PROVIDED TEXT Block Start
French car part supplier Forvia cut its annual sales and profit forecasts again due to weak auto demand in Europe and North America, and delays in China. They expect sales of €26.8-27.2 billion and operating margin of 5.0-5.3%. The company will accelerate job cuts in Europe, aiming to complete over 90% by end-2027.

Siemens' CFO Ralf Thomas indicated that the company expects lower full-year sales growth, revising its forecast from 4-8% to around 3%. Despite economic challenges, particularly in China and Europe, profitability remains stable, and a dividend increase is likely. Siemens plans to focus more on the growing U.S. market as it faces ongoing difficulties in factory automation demand.

Nvidia's shares dropped over 2% on Friday as Beijing pressures Chinese companies to purchase domestically produced AI chips instead of Nvidia's, aiming to strengthen its semiconductor industry amid U.S. restrictions. While Chinese regulators are discouraging the purchase of Nvidia's H20 chips used for AI development, this is not an outright ban, as they seek to support local startups and manage U.S. relations.
PROVIDED TEXT Block End
INFORMATION SUPPLIED Block Start
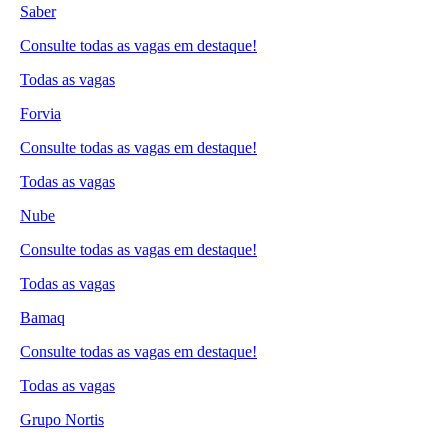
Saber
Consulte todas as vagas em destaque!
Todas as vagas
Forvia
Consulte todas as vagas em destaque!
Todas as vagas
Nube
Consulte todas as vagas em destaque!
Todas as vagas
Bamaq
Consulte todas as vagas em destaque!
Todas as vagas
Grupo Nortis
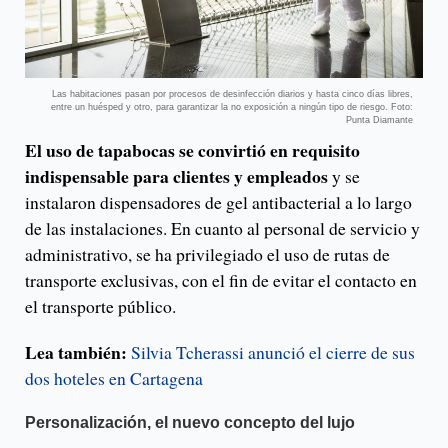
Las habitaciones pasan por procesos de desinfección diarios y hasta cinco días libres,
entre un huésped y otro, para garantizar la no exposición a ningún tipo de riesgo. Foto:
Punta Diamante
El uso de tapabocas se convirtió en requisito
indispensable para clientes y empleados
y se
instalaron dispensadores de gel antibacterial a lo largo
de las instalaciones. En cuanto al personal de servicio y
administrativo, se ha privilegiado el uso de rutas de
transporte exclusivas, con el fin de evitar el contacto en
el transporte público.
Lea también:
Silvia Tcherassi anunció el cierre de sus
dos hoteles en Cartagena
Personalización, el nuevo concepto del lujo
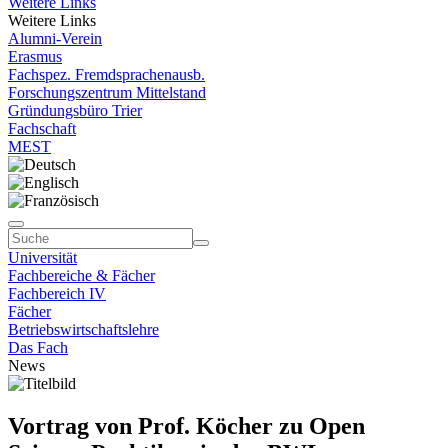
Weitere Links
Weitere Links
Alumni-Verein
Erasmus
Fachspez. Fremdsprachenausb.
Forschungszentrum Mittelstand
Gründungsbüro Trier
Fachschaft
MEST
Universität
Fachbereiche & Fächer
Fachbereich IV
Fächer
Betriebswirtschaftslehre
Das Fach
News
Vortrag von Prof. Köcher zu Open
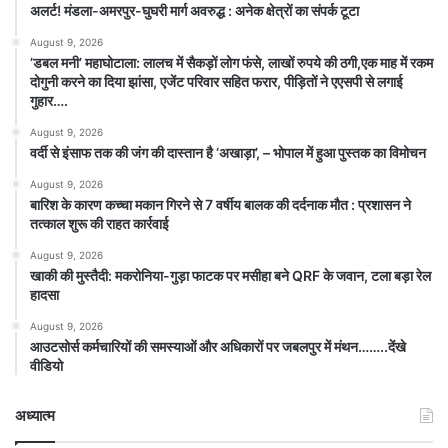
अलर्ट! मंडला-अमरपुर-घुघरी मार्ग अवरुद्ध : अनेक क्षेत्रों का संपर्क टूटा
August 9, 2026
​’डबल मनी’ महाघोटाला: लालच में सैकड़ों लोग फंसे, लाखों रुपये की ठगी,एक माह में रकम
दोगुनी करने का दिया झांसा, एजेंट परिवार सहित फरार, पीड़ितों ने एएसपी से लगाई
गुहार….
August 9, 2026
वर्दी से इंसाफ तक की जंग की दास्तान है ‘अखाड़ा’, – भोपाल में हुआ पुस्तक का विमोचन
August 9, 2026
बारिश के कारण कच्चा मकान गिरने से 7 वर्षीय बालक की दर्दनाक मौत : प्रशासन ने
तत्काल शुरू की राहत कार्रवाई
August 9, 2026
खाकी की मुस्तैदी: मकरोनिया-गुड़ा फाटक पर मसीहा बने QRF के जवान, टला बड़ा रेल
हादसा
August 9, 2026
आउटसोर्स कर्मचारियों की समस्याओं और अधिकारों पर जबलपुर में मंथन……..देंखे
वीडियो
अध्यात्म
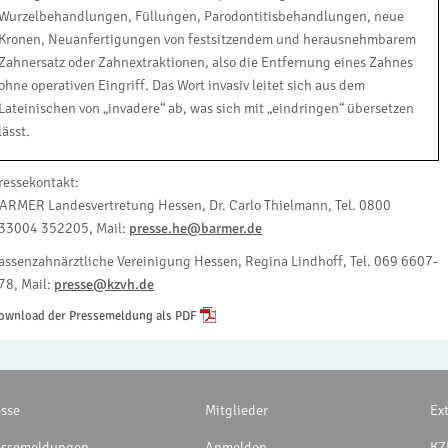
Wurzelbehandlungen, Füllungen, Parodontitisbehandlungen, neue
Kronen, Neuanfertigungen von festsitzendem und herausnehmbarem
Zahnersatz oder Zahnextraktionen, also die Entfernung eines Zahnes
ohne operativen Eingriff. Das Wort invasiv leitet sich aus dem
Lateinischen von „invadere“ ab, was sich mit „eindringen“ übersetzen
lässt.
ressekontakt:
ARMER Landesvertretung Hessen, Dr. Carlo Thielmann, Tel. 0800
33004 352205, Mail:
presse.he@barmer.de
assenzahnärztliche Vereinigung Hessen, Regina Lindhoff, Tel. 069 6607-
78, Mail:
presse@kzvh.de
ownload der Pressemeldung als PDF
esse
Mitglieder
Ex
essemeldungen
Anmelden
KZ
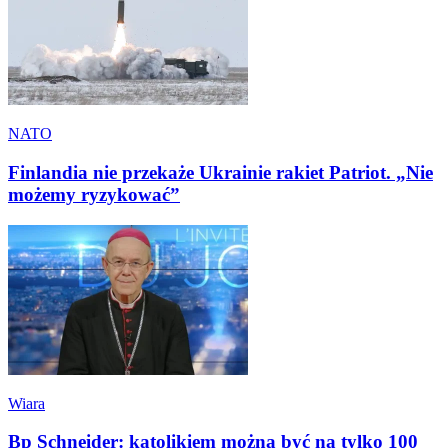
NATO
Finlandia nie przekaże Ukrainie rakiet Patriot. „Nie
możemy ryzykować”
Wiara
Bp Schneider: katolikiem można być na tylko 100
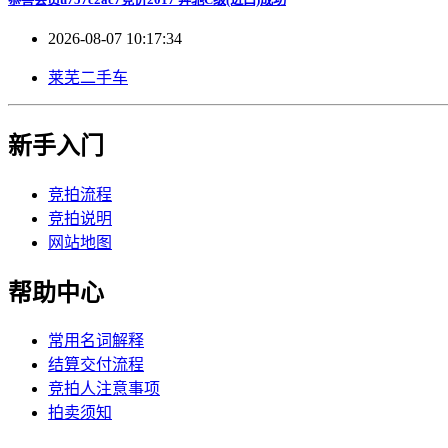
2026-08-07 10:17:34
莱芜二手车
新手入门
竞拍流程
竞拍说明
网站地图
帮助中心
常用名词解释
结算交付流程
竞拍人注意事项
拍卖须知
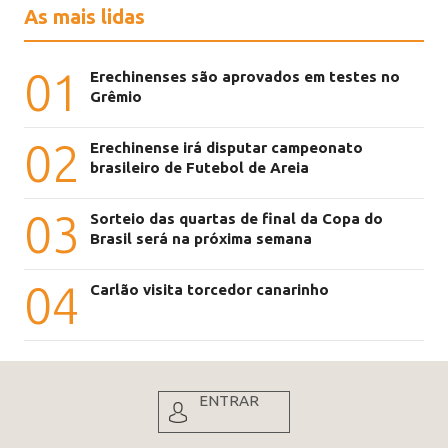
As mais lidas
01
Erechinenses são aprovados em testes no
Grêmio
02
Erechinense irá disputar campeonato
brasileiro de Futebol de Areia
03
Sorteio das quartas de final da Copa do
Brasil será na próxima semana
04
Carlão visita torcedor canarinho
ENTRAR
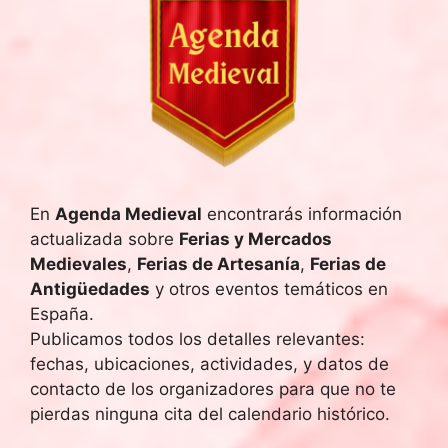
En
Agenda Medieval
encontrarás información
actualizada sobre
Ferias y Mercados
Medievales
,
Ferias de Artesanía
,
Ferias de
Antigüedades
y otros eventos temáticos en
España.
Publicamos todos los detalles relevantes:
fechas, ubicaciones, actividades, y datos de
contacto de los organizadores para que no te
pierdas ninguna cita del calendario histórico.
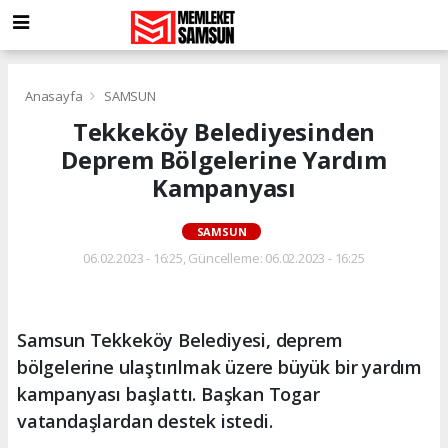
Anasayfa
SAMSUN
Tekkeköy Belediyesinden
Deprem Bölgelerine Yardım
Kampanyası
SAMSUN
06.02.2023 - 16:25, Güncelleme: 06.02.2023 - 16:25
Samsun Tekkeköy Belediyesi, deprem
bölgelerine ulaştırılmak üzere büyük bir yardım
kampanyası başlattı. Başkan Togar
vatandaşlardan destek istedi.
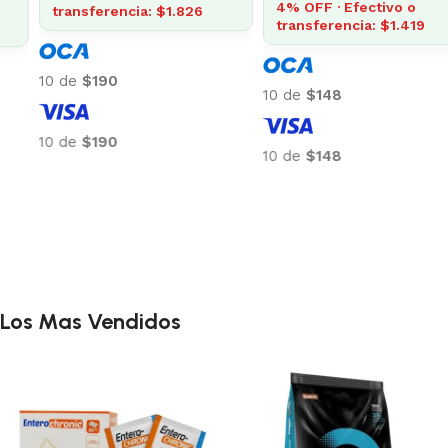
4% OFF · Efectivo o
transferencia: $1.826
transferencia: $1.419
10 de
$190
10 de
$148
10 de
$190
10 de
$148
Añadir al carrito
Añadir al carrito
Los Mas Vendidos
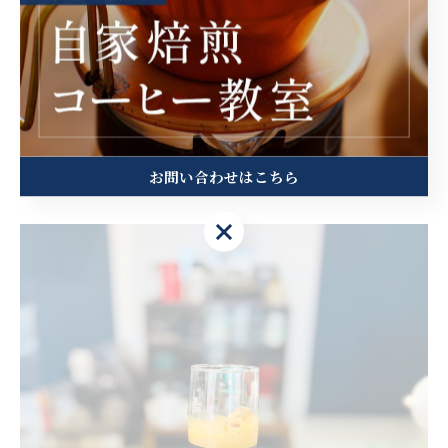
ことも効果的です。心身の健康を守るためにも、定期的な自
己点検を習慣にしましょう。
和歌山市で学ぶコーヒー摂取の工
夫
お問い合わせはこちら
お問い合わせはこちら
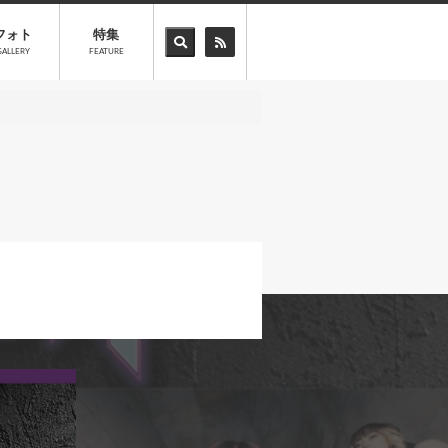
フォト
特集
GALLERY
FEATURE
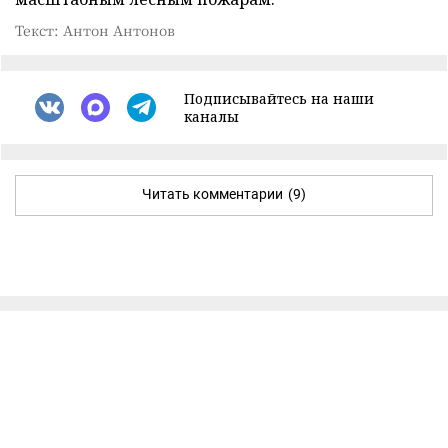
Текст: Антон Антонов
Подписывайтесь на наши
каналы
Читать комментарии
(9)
INFORMATION SUPPLIED Block End
■ **WORK TASK 1**: In the business news text, what operating margin does Forvia expect?
■ **WORK TASK 2**: Extend the business news text, beginning right after its final sentence.

■ **TASK RESPONSE 1**: 5.0-5.3%

■ **TASK RESPONSE 2**:
Bristol-Myers Squibb's shares rose 1.6% after the FDA approved COBENFY, a new schizophrenia treatment combining xanomeline and trospium chloride, marking a breakthrough in the field. Analysts project peak sales of $4.2 billion, exceeding previous estimates. The drug's favourable safety profile and potential expansion into Alzheimer's-related psychosis bolster its market potential, validating the company's acquisition of Karuna.

Mizuho analysts have shifted their preference from TSMC to ASML, citing ASML's underperformance despite a compelling risk-reward opportunity. While TSMC shares rose 16% in September, ASML only increased by 0.8%. The analysts view ASML as a strong long-term investment, expecting stable Q3 results and a potential valuation rebound to a 30-32 forward P/E range amid limited downside risks.

Wedbush analysts raised their price target for Salesforce.com from $315 to $325, citing positive customer feedback and the company's expanding role in AI. Their upgrade reflects Salesforce's strong performance, particularly with its updated Agentforce platform, now called Atlas, which shows improved accuracy and reduced AI errors. The analysts see significant AI monetization potential, estimating an annual revenue boost of over $4 billion by 2025.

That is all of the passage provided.